Interpol et le Programme des Nations unies pour l'environnement (PNUE), ont rendu public la semaine dernière un rapport intitulé « Carbone vert, marché noir ». Le trafic illégal de bois représente entre 30 et 100 milliards de dollars par an (de 23 à 77 milliards d'euros) et atteint 15 à 30% du commerce global du bois. C’est ce que dévoile cette enquête menée à grande échelle, qui révèle que l’ampleur du problème dépasse de loin les données avancées en mars dernier par la Banque Mondiale. Pourquoi ? Essentiellement parce que ce rapport fait état d’importantes opérations de blanchiment qui n’étaient pas comptabilisées jusqu’alors.
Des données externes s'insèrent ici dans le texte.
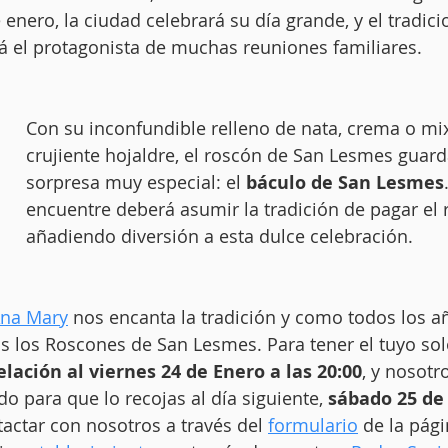
e enero, la ciudad celebrará su día grande, y el tradici
rá el protagonista de muchas reuniones familiares.
Con su inconfundible relleno de nata, crema o mix
crujiente hojaldre, el roscón de San Lesmes guard
sorpresa muy especial: el 
báculo de San Lesmes
encuentre deberá asumir la tradición de pagar el 
añadiendo diversión a esta dulce celebración.
na Mary
 nos encanta la tradición y como todos los a
 los Roscones de San Lesmes. Para tener el tuyo sol
elación al viernes 24 de Enero a las 20:00
, y nosotro
 para que lo recojas al día siguiente, 
sábado 25 de
tactar con nosotros a través del 
formulario
 de la pág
Ce marché noir concerne essentiellement l'Amazonie, l'Afrique centrale et l'Indonésie. Braconniers et trafiquants de bois sont de mieux en mieux organisés, des réseaux puissants se sont créés capables de méthodes sophistiquées de recel et de blanchiment. C’est ce qui intéresse Interpol. Ce trafic entraîne une augmentation d’autres types de crimes, comme des assassinats, des agressions violentes et des atrocités commises contre les habitants autochtones qui vivent dans ou grâce aux forêts, estime Interpol. L'exploitation illégale a lieu en majorité dans les régions en conflit. Derrière ces mafias on trouve aussi des mouvements armés.

Il va sans dire la lutte contre la déforestation ne bénéficie pas de cette situation préoccupante. L’ampleur du trafic met en péril la lutte contre le changement climatique et constitue une menace de plus pour la biodiversité.

Le rapport propose des pistes de lutte contre ce commerce illégal. Interpol a, depuis deux ans, intensifié sa lutte contre la criminalité verte et a ainsi développé avec le PNUE un projet pilote appelé LEAF (Assistance pour l’application de la loi en faveur des forêts) pour mieux lutter contre l’exploitation illégale et la criminalité forestière organisée. L'Union européenne a décidé de bannir le bois illégal du marché européen l'année prochaine, en s'appuyant notamment sur le Plan d'action FLEGT (Forest Law Enforcement, Governance and Trade). Les professionnels devront s'assurer de la légalité des bois et des produits importés.

Sur fond de corruption, de carences du droit international et d’impunité pour les trafiquants dans la plupart des pays, la lutte promet d’être serrée...

Plus d’infos sur Le Monde Planète et sur Novethic.

Qu’en est-il du bois utilisé pour nos emballages ? Près de 90% sont en papier et en carton (matériaux issus de ressources renouvelables). Les fibres utilisées se répartissent entre fibres vierges et fibres recyclées à part sensiblement égales. Les fibres vierges proviennent majoritairement (76% pour McDonald’s France) de forêts certifiées (FSC ou PEFC). Les bois utilisés pour la construction et l’agencement des restaurants sont également certifiés FSC ou PEFC.